In combinatoric problems like these, it's often more straightforward to solve an easier problem, and then apply generalizations. Here, we will assume that the order of the colors matter. So, WLOG, let us compute the probability of drawing out three marbles in the following order: red-green-blue. In this case, since we are assuming the marbles are not placed back in the bag after each draw, the probability of drawing the red marble would be \(\frac{r}{100}\), then followed by green: \(\frac{g}{99}\), and finally blue: \(\frac{b}{98}\). Assuming the marbles are drawn independently of each other, the probability of the red-green-blue draw would be \(\frac{rgb}{(100)(99)(98)}\).
Now let's generalize. Clearly the order of the colors do not matter, as we are only interested in drawing three marbles each of a distinct color. Therefore, something like red-blue-green would also be valid, and if we compute that probability, we would also get \(\frac{rgb}{(100)(99)(98)}\). Clearly, there are \(3! = 6\) permutations of the drawing sequence that would lead us to the same desired result, and so the probability of drawing three marbles each of a distinct color without replacement is:
\begin{equation} 3! \frac{rgb}{(100)(99)(98)} \end{equation}
Now we just need to equate the above expression to the given value of 0.2:
\begin{align} 3! \frac{rgb}{(100)(99)(98)} &= 0.2 \\ rgb &= 32340 \\ &= 2^2 \times 3 \times 5 \times 7^2 \times 11 \end{align}
We will soon see how prime factoring 32340 will be helpful ;).
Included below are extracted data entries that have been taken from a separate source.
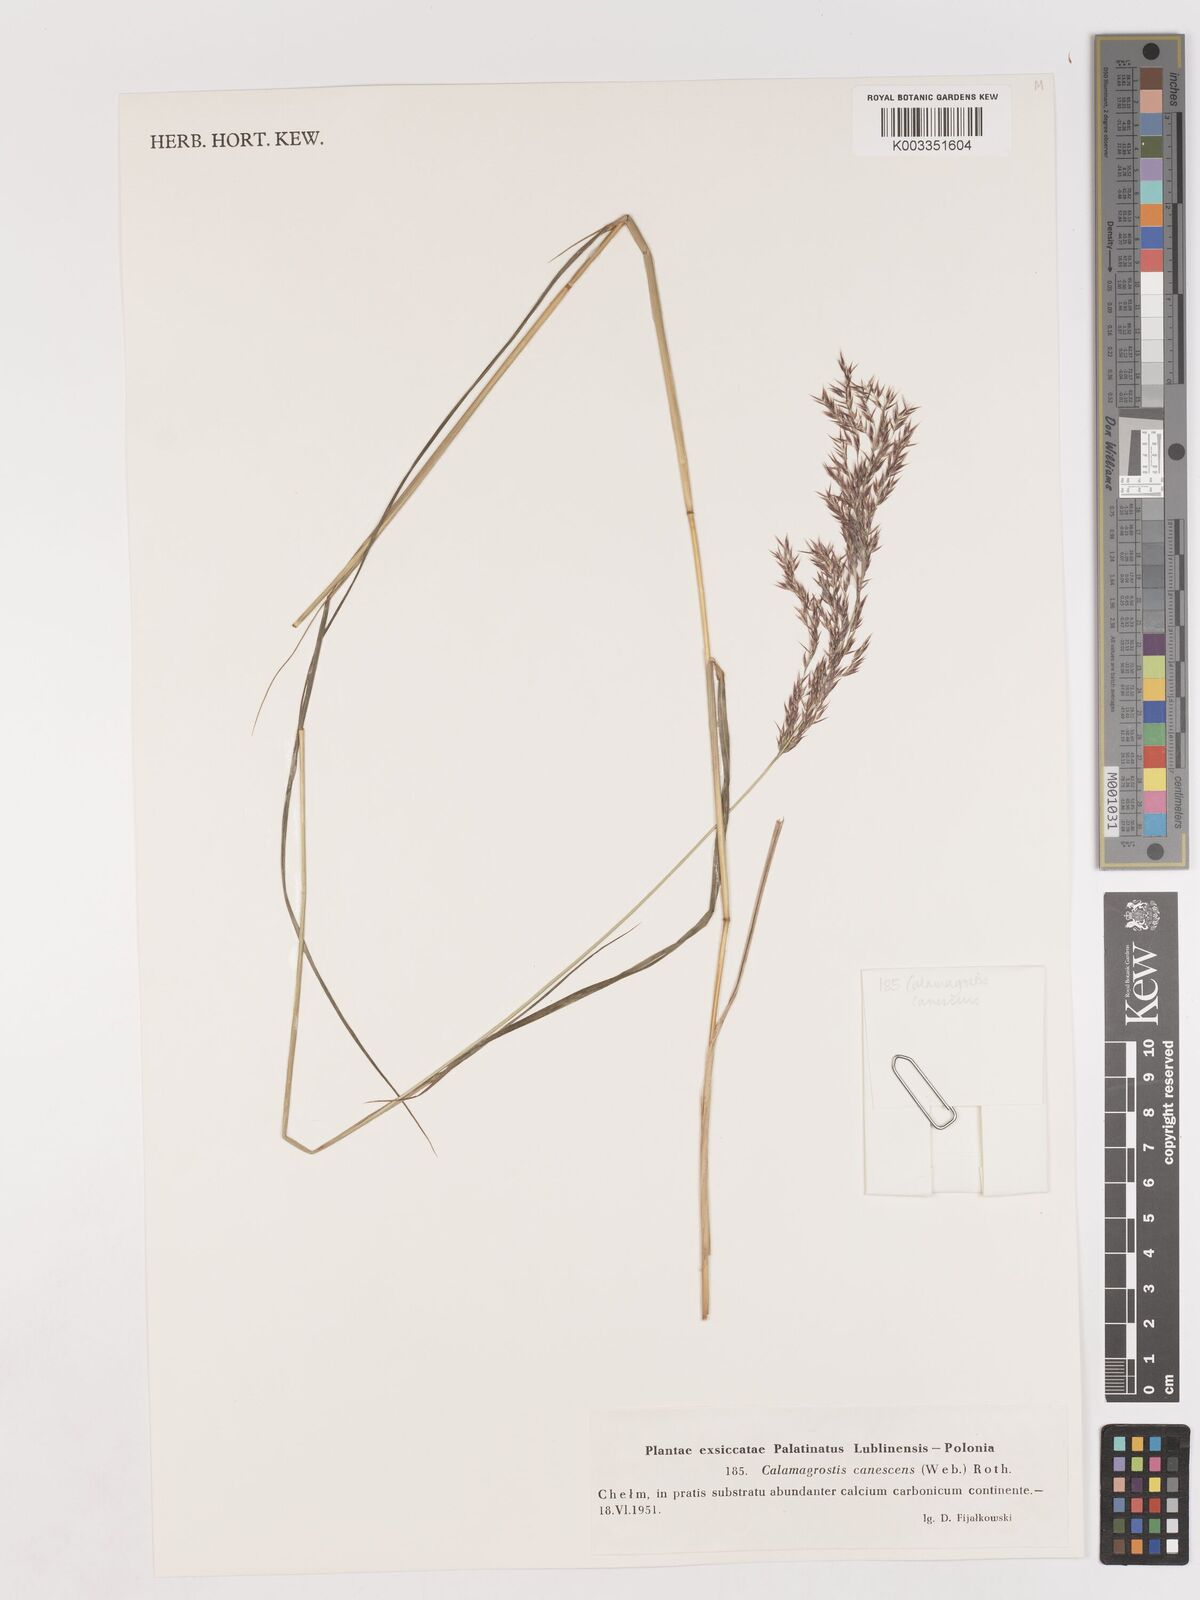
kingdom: Plantae
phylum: Tracheophyta
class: Liliopsida
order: Poales
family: Poaceae
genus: Calamagrostis
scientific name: Calamagrostis canescens
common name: Purple small-reed
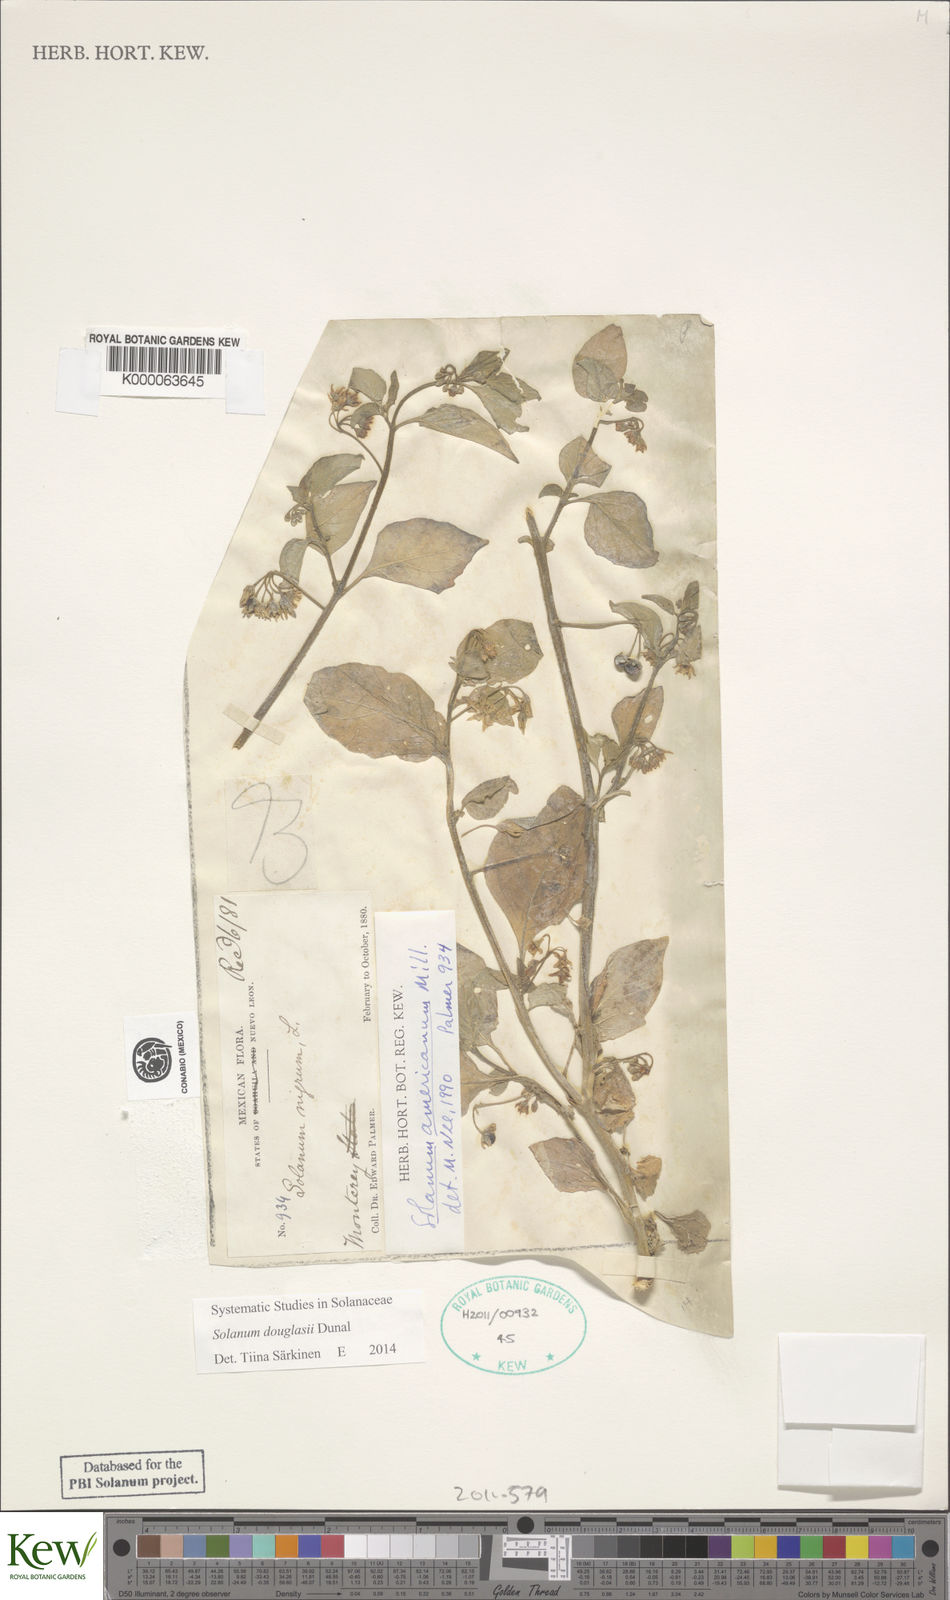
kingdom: Plantae
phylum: Tracheophyta
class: Magnoliopsida
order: Solanales
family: Solanaceae
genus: Solanum
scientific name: Solanum americanum
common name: American black nightshade
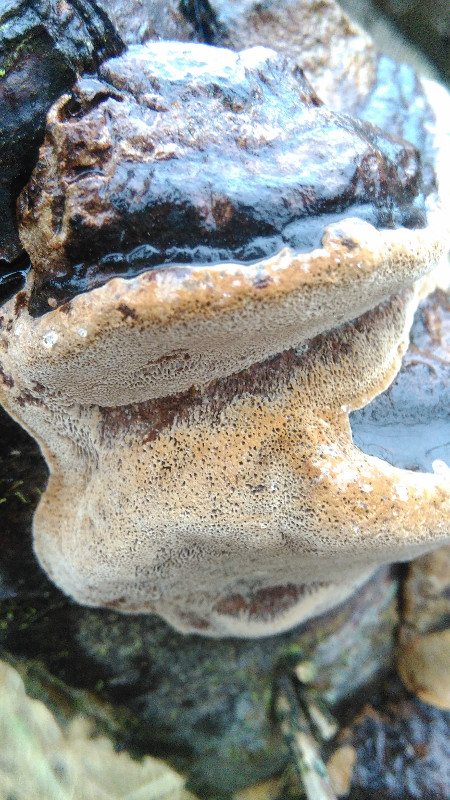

Now let us gather what we know:
\begin{align} rgb &= 32340 \\ r + g + b &= 100 \end{align}
At first glance, it seems that we cannot uniquely determine the values for \(r, g, b\), if they have solutions in the first place, because we have two equations and three unknowns. However, we must not overlook further conditions to those variables, namely they are all integers strictly between 1 and 98. They must be non-negative because they represent counts of marbles, and none of them can be zero otherwise the product \(rgb\) would equal to zero. This implies that we can assemble the prime factors of 32340 and keeping in mind the very restrictive integer value conditions for \(r, g, b\) and check if any of the trio of values add up to 100.
This is actually easier done than one would imagine, because the possibilities are very limited. For one, we cannot have 7 and 11 together as the product, 77, would take up too much "real estate" in the build-up to 100, as we still have two factors of 2, a 3, a 5, and another factor of 7 left. The trick is to even out the factors as much as possible. We can achieve this by pairing factors from the lower end of the real number line with those from the higher ends. For example, let us pair \(2^2\) with 11, then 3 with one copy of 7, and finally 5 with the other copy of 7, and get:
Total: \(44 + 21 + 35 = 100\).
And we are done! We can check that \(3! \frac{(44)(21)(35)}{(100)(99)(98)} \) indeed equals to 0.2, as desired.